According to The Nation, the country’s digital economy minister is empowering senior citizens by creating and giving them access to an online network to look after their health concerns as well aid the government in countering fake news. The ministry has sought a Baht 21-billion budget for fiscal 2020 and plans among other steps to set up 10,000 free WiFi hot spots in rural areas as part of the government’s Thailand 4.0 drive. The establishment of an ‘anti-fake news’ centre is also on the cards. In South Korea, which has a strong legacy of digital innovation, start-ups are already brainstorming on how they can solve tech savvy Seoul’s urban problems using AI/IoT.

The McKinsey Global Institute report on China’s digital economy has recorded that the country is already more digitized than many appreciate, with one of the most active digital-investment and start-up ecosystems in the world. And it has the potential to set the world’s digital frontier in coming decades. The hard facts tell their own story: China is in the top three in the world for venture-capital investment in key types of digital technology, including virtual reality, autonomous vehicles, 3-D printing, robotics, drones and artificial intelligence (AI). China is the world’s largest e-commerce market, accounting for more than 40 per cent of the value of worldwide e-commerce transactions, up from less than 1 per cent about a decade ago. China has become a major global force in mobile payments with 11 times the transaction value of the US.

One in three of the world’s 262 unicorns (start-ups valued at over $1 billion) is Chinese, commanding 43 per cent of the global value of these companies. But more crucially, the report states, the factors propelling the expansion of Digital China suggest that the upside potential is still strong. First, the sheer scale of China’s Internet user-base encourages continuous experimentation and enables digital players to achieve economies of scale quickly. Secondly, China’s three Internet giants – Baidu, Alibaba, and Tencent – are building a rich digital ecosystem that is now spreading beyond them. Thirdly, the government gave digital players space to experiment before enacting official regulation and is now becoming an active supporter. Digital India, the signature campaign of the government in the other big economy in Asia, has a lot of catching up to do despite advantages such as high-quality, digital-ready and trained manpower and a gung-ho government.

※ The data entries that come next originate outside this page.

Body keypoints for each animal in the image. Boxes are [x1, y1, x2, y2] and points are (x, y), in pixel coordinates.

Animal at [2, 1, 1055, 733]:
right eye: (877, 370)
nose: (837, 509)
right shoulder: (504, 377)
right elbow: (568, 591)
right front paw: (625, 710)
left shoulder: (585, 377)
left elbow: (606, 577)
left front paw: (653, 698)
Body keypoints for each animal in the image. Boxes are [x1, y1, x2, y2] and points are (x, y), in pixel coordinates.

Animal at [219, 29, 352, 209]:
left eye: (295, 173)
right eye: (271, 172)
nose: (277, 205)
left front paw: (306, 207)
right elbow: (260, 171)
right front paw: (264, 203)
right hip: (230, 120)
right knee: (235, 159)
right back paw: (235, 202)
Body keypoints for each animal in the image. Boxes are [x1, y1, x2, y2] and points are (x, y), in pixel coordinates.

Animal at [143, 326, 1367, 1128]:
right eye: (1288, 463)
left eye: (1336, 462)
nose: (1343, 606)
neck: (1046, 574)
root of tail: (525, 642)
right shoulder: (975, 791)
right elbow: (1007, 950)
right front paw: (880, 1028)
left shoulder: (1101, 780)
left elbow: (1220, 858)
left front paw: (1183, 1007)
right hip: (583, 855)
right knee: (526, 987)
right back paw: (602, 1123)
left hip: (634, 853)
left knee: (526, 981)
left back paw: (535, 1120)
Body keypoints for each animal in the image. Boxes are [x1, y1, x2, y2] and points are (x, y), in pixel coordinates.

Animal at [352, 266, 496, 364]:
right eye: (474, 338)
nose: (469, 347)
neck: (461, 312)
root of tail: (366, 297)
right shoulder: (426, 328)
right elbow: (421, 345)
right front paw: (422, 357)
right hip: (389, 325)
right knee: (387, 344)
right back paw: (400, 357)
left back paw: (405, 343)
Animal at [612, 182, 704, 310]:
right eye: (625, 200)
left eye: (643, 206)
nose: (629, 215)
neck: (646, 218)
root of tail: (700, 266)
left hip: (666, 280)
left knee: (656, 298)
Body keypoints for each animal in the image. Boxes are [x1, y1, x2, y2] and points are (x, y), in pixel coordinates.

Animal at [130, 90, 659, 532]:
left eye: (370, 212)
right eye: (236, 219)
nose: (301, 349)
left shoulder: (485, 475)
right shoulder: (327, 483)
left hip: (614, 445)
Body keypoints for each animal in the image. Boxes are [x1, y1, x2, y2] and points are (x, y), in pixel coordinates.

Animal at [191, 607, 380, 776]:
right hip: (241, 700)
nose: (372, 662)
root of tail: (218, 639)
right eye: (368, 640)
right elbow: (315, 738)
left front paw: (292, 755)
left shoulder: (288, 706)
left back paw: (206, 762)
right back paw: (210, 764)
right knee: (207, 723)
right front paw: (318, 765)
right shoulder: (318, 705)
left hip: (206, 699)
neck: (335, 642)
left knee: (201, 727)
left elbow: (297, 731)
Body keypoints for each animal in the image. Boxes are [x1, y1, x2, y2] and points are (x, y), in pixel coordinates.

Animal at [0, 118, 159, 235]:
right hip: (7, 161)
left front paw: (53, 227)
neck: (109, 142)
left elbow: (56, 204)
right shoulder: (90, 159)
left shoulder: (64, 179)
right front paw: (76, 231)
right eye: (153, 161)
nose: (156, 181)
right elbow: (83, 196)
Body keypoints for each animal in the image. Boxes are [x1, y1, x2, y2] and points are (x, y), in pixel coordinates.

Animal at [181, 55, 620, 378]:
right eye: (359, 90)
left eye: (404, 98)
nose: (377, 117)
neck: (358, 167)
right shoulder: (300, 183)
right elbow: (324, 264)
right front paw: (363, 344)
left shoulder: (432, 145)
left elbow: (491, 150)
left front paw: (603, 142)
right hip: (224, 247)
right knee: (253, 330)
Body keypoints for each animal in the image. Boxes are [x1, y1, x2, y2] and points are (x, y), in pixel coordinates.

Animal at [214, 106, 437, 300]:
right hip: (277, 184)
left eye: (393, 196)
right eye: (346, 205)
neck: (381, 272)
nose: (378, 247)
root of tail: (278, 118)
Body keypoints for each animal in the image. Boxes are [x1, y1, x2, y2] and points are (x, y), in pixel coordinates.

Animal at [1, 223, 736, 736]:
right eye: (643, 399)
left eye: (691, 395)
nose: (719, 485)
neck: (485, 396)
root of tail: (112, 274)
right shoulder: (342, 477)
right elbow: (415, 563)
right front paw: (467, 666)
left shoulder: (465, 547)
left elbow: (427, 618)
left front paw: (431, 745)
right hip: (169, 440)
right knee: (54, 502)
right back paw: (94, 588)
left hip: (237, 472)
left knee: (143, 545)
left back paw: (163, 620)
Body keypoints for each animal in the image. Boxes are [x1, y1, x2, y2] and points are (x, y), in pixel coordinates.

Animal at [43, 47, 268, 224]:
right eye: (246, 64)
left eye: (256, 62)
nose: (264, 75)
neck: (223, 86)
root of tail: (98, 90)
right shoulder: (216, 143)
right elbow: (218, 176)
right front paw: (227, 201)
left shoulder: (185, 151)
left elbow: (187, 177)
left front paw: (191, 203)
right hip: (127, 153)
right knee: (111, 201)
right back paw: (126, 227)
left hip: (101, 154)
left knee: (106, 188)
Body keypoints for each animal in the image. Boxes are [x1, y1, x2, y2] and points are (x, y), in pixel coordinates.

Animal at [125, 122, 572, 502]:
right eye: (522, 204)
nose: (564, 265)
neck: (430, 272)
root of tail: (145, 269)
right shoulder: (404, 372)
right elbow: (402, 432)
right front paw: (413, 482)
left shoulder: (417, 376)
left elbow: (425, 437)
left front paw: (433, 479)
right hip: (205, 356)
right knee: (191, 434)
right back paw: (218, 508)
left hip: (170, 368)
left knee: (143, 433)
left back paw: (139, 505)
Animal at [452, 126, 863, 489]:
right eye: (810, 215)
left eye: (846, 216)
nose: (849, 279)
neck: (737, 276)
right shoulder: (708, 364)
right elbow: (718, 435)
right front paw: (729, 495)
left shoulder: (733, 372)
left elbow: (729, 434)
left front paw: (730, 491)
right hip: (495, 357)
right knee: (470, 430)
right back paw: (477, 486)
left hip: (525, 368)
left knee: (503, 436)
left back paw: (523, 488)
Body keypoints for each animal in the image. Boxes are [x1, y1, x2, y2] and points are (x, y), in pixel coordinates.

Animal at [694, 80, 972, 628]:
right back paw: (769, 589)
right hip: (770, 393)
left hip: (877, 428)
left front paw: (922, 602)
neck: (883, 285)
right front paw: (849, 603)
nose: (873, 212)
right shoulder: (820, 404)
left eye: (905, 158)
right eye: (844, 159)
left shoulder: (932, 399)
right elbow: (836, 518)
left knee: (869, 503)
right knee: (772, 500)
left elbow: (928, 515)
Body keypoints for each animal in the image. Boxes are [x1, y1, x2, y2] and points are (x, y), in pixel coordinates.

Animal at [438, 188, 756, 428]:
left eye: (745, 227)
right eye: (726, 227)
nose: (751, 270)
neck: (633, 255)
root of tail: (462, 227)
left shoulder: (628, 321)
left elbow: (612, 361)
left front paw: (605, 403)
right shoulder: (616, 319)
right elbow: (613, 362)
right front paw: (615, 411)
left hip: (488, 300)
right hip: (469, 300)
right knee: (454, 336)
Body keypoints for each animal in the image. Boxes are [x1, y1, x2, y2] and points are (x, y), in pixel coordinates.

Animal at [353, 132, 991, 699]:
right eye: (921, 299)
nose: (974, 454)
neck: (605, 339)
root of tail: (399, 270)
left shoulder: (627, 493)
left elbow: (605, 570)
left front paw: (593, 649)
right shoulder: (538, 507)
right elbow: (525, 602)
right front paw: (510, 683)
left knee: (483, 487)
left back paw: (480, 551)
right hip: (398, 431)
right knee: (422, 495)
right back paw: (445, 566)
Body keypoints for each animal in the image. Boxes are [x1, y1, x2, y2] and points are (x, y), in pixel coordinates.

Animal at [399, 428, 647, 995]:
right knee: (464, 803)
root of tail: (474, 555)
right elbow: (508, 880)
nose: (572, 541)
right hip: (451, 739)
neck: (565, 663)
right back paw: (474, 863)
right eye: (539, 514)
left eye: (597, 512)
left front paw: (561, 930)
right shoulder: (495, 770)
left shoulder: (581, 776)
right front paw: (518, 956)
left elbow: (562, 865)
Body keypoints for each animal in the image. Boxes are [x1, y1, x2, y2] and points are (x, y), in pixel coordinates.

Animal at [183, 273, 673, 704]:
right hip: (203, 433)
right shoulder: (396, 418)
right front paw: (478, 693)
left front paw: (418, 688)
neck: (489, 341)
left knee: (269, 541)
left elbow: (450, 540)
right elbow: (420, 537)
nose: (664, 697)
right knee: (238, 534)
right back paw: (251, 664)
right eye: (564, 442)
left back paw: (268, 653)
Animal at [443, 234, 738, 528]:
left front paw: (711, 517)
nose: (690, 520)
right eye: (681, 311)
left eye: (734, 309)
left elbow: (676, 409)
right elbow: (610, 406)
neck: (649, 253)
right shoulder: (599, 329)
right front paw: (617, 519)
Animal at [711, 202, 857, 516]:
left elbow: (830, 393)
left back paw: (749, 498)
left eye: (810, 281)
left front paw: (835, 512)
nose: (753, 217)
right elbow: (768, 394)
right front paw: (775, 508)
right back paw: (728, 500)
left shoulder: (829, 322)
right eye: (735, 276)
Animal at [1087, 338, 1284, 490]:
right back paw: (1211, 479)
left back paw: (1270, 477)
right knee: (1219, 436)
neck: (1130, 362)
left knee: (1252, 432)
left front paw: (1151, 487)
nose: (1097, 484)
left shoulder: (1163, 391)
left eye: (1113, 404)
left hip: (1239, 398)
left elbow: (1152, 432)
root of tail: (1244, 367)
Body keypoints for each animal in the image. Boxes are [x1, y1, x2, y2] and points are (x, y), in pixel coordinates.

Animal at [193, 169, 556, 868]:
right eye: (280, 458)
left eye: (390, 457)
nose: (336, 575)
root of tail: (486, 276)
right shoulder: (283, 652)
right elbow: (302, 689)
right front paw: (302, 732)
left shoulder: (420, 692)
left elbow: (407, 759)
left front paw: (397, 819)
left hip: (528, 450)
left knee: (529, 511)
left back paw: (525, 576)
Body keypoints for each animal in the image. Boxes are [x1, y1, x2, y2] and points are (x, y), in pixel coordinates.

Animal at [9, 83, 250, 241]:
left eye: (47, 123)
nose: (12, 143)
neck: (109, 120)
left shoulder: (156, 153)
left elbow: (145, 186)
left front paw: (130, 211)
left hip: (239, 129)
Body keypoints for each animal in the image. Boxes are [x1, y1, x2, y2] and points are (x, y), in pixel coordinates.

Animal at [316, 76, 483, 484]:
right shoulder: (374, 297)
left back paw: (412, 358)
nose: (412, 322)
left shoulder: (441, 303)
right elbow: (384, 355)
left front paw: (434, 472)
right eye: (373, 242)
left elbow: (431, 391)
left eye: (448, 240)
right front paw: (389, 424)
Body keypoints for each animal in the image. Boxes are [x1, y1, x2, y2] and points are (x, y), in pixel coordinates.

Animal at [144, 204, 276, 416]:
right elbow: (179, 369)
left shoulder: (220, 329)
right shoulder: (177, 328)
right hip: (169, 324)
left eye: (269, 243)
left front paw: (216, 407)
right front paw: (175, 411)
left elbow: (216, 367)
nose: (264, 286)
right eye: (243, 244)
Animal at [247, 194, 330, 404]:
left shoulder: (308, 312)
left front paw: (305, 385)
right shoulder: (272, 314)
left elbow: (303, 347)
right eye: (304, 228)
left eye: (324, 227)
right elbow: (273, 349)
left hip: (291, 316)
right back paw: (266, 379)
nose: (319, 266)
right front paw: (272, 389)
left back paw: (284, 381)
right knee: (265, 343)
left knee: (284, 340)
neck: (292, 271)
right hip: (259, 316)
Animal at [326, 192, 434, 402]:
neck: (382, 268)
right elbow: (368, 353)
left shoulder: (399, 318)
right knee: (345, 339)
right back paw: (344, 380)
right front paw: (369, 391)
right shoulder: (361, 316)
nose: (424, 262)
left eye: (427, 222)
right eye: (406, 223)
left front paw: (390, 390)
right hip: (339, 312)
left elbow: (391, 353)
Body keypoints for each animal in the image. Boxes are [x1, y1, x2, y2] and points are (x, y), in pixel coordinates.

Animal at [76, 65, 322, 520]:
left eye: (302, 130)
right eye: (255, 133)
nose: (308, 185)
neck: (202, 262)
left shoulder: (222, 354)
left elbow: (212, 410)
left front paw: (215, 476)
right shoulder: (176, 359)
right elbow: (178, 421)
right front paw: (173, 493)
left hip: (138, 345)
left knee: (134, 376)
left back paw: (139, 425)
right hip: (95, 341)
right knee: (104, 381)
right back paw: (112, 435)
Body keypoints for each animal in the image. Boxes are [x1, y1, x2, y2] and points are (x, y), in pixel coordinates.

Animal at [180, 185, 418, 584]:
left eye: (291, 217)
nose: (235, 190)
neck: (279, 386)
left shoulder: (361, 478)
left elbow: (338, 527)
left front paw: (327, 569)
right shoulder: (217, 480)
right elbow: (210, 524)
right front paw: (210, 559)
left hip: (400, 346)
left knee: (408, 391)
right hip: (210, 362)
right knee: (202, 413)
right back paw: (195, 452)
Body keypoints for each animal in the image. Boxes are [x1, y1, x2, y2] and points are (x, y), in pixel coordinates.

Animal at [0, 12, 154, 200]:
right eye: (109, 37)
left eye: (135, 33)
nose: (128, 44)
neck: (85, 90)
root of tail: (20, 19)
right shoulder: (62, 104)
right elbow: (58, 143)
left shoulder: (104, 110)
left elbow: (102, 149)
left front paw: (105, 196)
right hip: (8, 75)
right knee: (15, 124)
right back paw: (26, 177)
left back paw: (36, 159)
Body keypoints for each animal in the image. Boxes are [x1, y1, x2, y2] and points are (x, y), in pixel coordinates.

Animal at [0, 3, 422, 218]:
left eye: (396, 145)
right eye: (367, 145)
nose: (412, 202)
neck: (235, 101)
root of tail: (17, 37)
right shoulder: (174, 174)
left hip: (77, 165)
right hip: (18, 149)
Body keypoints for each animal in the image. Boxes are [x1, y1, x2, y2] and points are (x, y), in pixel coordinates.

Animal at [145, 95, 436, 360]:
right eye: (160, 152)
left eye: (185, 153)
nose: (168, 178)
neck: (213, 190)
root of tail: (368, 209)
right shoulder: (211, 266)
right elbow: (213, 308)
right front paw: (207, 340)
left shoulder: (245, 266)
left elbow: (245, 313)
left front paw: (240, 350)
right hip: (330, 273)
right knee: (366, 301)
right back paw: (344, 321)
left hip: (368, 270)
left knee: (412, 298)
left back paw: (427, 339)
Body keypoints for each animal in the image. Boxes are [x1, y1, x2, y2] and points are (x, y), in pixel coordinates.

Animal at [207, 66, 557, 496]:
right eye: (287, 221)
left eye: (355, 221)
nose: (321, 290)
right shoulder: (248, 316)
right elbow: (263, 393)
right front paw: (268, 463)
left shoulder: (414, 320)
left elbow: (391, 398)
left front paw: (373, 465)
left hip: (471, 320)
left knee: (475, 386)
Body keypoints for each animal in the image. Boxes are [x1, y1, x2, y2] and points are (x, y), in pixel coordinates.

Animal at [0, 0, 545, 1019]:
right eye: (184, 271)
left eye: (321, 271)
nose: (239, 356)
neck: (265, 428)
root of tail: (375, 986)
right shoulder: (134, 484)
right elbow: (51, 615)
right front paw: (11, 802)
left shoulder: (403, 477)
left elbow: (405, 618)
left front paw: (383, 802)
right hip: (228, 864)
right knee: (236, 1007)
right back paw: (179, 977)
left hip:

A poor, if improving, digital ecosystem and an underwhelming record in project implementation are among the main issues holding it back. Yet, global players looking at economies of scale have started intensifying their engagement with India as two examples from August illustrate: Google and the Indian government signed a statement of intent to roll out ‘Build for Digital India’, a programme that will give engineering students a platform to develop market-ready, technology-based solutions that address key social problems.

Google Pay, which has 55 million monthly active users in the country, announced it is working to tap the over 12 million ubiquitous, neighbourhood or ‘kirana’ stores in India. Nearly 90% of the retail market in India is unorganised which, if it goes digital in the coming years, will open massive avenues for the digital payment firms. In terms of domestic players, Reliance, owned by Asia’s richest man Mukesh Ambani, created a splash in the growing digital streaming and video-on-demand market in the country earlier in September as it rolled out its fibre-to-the-home (FTTH) service across 1,600 cities in India, reported The Statesman.

The service will provide users an integrated experience of broadband, ondemand entertainment, voice-video calling and unlimited data. It’s telling, however, that a recent survey of directors, CEOs and senior executives in corporate India, said a report in The Economic Times, found that digital transformation (DT) risk was their #1concern in 2019. There are old challenges and new for Asian nations to overcome as they finetune their digital strategies.